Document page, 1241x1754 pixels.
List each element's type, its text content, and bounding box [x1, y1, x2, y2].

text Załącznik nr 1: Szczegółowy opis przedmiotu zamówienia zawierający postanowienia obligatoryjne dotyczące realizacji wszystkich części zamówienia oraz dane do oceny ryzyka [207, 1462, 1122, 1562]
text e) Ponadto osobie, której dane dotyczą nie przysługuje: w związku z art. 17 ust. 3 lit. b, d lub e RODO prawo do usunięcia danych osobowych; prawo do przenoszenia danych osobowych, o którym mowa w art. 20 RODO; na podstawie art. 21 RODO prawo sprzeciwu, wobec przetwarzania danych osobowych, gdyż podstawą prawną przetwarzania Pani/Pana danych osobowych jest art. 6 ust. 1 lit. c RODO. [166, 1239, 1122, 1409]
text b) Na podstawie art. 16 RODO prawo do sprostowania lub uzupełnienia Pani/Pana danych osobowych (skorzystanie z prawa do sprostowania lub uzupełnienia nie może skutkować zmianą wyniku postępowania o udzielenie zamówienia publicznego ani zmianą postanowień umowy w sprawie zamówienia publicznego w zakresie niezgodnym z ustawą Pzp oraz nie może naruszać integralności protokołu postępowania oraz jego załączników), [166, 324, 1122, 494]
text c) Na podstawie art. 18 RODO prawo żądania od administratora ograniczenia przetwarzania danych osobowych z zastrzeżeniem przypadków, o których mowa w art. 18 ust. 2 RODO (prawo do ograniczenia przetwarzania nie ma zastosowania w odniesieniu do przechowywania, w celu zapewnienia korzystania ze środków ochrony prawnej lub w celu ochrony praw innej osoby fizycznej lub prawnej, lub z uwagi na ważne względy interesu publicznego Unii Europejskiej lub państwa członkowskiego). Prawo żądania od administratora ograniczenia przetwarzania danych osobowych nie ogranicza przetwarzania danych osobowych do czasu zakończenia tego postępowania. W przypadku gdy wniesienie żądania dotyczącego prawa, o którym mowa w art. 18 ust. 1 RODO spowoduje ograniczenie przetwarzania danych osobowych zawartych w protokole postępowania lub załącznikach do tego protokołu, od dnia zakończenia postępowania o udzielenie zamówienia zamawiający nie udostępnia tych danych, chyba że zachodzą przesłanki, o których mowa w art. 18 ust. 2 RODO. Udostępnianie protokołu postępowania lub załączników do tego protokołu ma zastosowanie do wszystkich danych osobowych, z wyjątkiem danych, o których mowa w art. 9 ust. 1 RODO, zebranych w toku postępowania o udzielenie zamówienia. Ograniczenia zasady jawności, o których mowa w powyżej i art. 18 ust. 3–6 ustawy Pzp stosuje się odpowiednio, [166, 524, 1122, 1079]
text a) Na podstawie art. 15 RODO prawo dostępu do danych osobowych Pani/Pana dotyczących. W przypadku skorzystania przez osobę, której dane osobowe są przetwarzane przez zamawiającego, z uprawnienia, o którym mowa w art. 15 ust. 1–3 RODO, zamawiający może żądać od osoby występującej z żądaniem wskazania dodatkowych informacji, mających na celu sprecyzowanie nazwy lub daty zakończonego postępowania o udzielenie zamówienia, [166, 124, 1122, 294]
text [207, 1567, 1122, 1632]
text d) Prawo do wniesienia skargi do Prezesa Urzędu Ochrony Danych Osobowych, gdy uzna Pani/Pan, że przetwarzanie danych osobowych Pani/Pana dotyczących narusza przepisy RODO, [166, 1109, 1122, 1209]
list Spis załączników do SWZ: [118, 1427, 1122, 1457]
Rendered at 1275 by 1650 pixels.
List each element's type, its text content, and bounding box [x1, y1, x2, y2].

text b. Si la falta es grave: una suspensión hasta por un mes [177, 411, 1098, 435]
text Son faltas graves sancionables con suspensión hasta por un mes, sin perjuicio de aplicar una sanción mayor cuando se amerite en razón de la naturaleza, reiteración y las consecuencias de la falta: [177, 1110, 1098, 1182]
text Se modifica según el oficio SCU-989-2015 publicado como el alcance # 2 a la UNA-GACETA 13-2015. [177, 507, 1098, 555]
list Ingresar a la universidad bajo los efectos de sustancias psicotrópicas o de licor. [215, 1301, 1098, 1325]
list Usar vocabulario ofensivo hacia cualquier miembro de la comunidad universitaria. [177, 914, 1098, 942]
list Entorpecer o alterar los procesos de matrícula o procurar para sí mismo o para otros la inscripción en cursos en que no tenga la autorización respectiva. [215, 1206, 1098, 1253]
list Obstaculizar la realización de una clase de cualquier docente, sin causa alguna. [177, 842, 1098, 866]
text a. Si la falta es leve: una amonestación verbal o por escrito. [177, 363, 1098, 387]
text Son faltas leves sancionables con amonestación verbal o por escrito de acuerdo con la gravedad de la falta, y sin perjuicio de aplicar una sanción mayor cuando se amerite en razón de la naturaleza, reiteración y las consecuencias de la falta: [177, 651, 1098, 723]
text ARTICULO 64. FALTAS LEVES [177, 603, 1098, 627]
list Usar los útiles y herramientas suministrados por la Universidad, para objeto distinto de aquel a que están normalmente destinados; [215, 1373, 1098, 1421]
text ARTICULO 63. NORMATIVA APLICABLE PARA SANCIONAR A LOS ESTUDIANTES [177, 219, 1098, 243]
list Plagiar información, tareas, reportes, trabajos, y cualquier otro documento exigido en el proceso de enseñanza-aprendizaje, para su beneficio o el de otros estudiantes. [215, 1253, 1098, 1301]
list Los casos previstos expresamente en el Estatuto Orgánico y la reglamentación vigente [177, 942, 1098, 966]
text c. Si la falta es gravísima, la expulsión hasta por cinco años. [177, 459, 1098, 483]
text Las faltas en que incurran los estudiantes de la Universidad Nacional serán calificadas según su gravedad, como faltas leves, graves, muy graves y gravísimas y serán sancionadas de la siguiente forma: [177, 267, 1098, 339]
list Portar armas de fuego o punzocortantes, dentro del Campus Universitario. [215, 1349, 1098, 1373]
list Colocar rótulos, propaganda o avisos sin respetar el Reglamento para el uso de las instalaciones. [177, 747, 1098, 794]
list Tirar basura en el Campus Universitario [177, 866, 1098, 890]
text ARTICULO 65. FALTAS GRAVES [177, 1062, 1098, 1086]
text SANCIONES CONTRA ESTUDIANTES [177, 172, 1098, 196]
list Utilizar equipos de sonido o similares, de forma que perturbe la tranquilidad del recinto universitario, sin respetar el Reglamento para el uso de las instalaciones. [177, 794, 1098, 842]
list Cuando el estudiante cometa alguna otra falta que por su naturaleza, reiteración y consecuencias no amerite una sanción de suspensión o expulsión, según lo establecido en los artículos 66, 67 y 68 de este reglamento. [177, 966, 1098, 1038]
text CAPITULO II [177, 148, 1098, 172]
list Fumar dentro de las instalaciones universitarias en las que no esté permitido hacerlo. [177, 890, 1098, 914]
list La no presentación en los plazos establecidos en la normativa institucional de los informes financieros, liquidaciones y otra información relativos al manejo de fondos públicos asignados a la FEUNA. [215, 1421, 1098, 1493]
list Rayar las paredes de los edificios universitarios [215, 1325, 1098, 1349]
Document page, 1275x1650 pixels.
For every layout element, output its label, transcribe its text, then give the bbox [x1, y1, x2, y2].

=-=-=

Would you copy each line of the data exactly as it appears above?

Document page, 1241x1754 pixels.
List each element's type, its text content, and bounding box [x1, y1, x2, y2].

text Załącznik nr 1: Szczegółowy opis przedmiotu zamówienia zawierający postanowienia obligatoryjne dotyczące realizacji wszystkich części zamówienia oraz dane do oceny ryzyka [207, 1462, 1122, 1562]
text e) Ponadto osobie, której dane dotyczą nie przysługuje: w związku z art. 17 ust. 3 lit. b, d lub e RODO prawo do usunięcia danych osobowych; prawo do przenoszenia danych osobowych, o którym mowa w art. 20 RODO; na podstawie art. 21 RODO prawo sprzeciwu, wobec przetwarzania danych osobowych, gdyż podstawą prawną przetwarzania Pani/Pana danych osobowych jest art. 6 ust. 1 lit. c RODO. [166, 1239, 1122, 1409]
text b) Na podstawie art. 16 RODO prawo do sprostowania lub uzupełnienia Pani/Pana danych osobowych (skorzystanie z prawa do sprostowania lub uzupełnienia nie może skutkować zmianą wyniku postępowania o udzielenie zamówienia publicznego ani zmianą postanowień umowy w sprawie zamówienia publicznego w zakresie niezgodnym z ustawą Pzp oraz nie może naruszać integralności protokołu postępowania oraz jego załączników), [166, 324, 1122, 494]
text c) Na podstawie art. 18 RODO prawo żądania od administratora ograniczenia przetwarzania danych osobowych z zastrzeżeniem przypadków, o których mowa w art. 18 ust. 2 RODO (prawo do ograniczenia przetwarzania nie ma zastosowania w odniesieniu do przechowywania, w celu zapewnienia korzystania ze środków ochrony prawnej lub w celu ochrony praw innej osoby fizycznej lub prawnej, lub z uwagi na ważne względy interesu publicznego Unii Europejskiej lub państwa członkowskiego). Prawo żądania od administratora ograniczenia przetwarzania danych osobowych nie ogranicza przetwarzania danych osobowych do czasu zakończenia tego postępowania. W przypadku gdy wniesienie żądania dotyczącego prawa, o którym mowa w art. 18 ust. 1 RODO spowoduje ograniczenie przetwarzania danych osobowych zawartych w protokole postępowania lub załącznikach do tego protokołu, od dnia zakończenia postępowania o udzielenie zamówienia zamawiający nie udostępnia tych danych, chyba że zachodzą przesłanki, o których mowa w art. 18 ust. 2 RODO. Udostępnianie protokołu postępowania lub załączników do tego protokołu ma zastosowanie do wszystkich danych osobowych, z wyjątkiem danych, o których mowa w art. 9 ust. 1 RODO, zebranych w toku postępowania o udzielenie zamówienia. Ograniczenia zasady jawności, o których mowa w powyżej i art. 18 ust. 3–6 ustawy Pzp stosuje się odpowiednio, [166, 524, 1122, 1079]
text a) Na podstawie art. 15 RODO prawo dostępu do danych osobowych Pani/Pana dotyczących. W przypadku skorzystania przez osobę, której dane osobowe są przetwarzane przez zamawiającego, z uprawnienia, o którym mowa w art. 15 ust. 1–3 RODO, zamawiający może żądać od osoby występującej z żądaniem wskazania dodatkowych informacji, mających na celu sprecyzowanie nazwy lub daty zakończonego postępowania o udzielenie zamówienia, [166, 124, 1122, 294]
text [207, 1567, 1122, 1632]
text d) Prawo do wniesienia skargi do Prezesa Urzędu Ochrony Danych Osobowych, gdy uzna Pani/Pan, że przetwarzanie danych osobowych Pani/Pana dotyczących narusza przepisy RODO, [166, 1109, 1122, 1209]
list Spis załączników do SWZ: [118, 1427, 1122, 1457]
Rendered at 1275 by 1650 pixels.
List each element's type, its text content, and bounding box [x1, y1, x2, y2].

text b. Si la falta es grave: una suspensión hasta por un mes [177, 411, 1098, 435]
text Son faltas graves sancionables con suspensión hasta por un mes, sin perjuicio de aplicar una sanción mayor cuando se amerite en razón de la naturaleza, reiteración y las consecuencias de la falta: [177, 1110, 1098, 1182]
text Se modifica según el oficio SCU-989-2015 publicado como el alcance # 2 a la UNA-GACETA 13-2015. [177, 507, 1098, 555]
list Ingresar a la universidad bajo los efectos de sustancias psicotrópicas o de licor. [215, 1301, 1098, 1325]
list Usar vocabulario ofensivo hacia cualquier miembro de la comunidad universitaria. [177, 914, 1098, 942]
list Entorpecer o alterar los procesos de matrícula o procurar para sí mismo o para otros la inscripción en cursos en que no tenga la autorización respectiva. [215, 1206, 1098, 1253]
list Obstaculizar la realización de una clase de cualquier docente, sin causa alguna. [177, 842, 1098, 866]
text a. Si la falta es leve: una amonestación verbal o por escrito. [177, 363, 1098, 387]
text Son faltas leves sancionables con amonestación verbal o por escrito de acuerdo con la gravedad de la falta, y sin perjuicio de aplicar una sanción mayor cuando se amerite en razón de la naturaleza, reiteración y las consecuencias de la falta: [177, 651, 1098, 723]
text ARTICULO 64. FALTAS LEVES [177, 603, 1098, 627]
list Usar los útiles y herramientas suministrados por la Universidad, para objeto distinto de aquel a que están normalmente destinados; [215, 1373, 1098, 1421]
text ARTICULO 63. NORMATIVA APLICABLE PARA SANCIONAR A LOS ESTUDIANTES [177, 219, 1098, 243]
list Plagiar información, tareas, reportes, trabajos, y cualquier otro documento exigido en el proceso de enseñanza-aprendizaje, para su beneficio o el de otros estudiantes. [215, 1253, 1098, 1301]
list Los casos previstos expresamente en el Estatuto Orgánico y la reglamentación vigente [177, 942, 1098, 966]
text c. Si la falta es gravísima, la expulsión hasta por cinco años. [177, 459, 1098, 483]
text Las faltas en que incurran los estudiantes de la Universidad Nacional serán calificadas según su gravedad, como faltas leves, graves, muy graves y gravísimas y serán sancionadas de la siguiente forma: [177, 267, 1098, 339]
list Portar armas de fuego o punzocortantes, dentro del Campus Universitario. [215, 1349, 1098, 1373]
list Colocar rótulos, propaganda o avisos sin respetar el Reglamento para el uso de las instalaciones. [177, 747, 1098, 794]
list Tirar basura en el Campus Universitario [177, 866, 1098, 890]
text ARTICULO 65. FALTAS GRAVES [177, 1062, 1098, 1086]
text SANCIONES CONTRA ESTUDIANTES [177, 172, 1098, 196]
list Utilizar equipos de sonido o similares, de forma que perturbe la tranquilidad del recinto universitario, sin respetar el Reglamento para el uso de las instalaciones. [177, 794, 1098, 842]
list Cuando el estudiante cometa alguna otra falta que por su naturaleza, reiteración y consecuencias no amerite una sanción de suspensión o expulsión, según lo establecido en los artículos 66, 67 y 68 de este reglamento. [177, 966, 1098, 1038]
text CAPITULO II [177, 148, 1098, 172]
list Fumar dentro de las instalaciones universitarias en las que no esté permitido hacerlo. [177, 890, 1098, 914]
list La no presentación en los plazos establecidos en la normativa institucional de los informes financieros, liquidaciones y otra información relativos al manejo de fondos públicos asignados a la FEUNA. [215, 1421, 1098, 1493]
list Rayar las paredes de los edificios universitarios [215, 1325, 1098, 1349]
Document page, 1275x1650 pixels.
For every layout element, output its label, transcribe its text, then give the bbox [x1, y1, x2, y2].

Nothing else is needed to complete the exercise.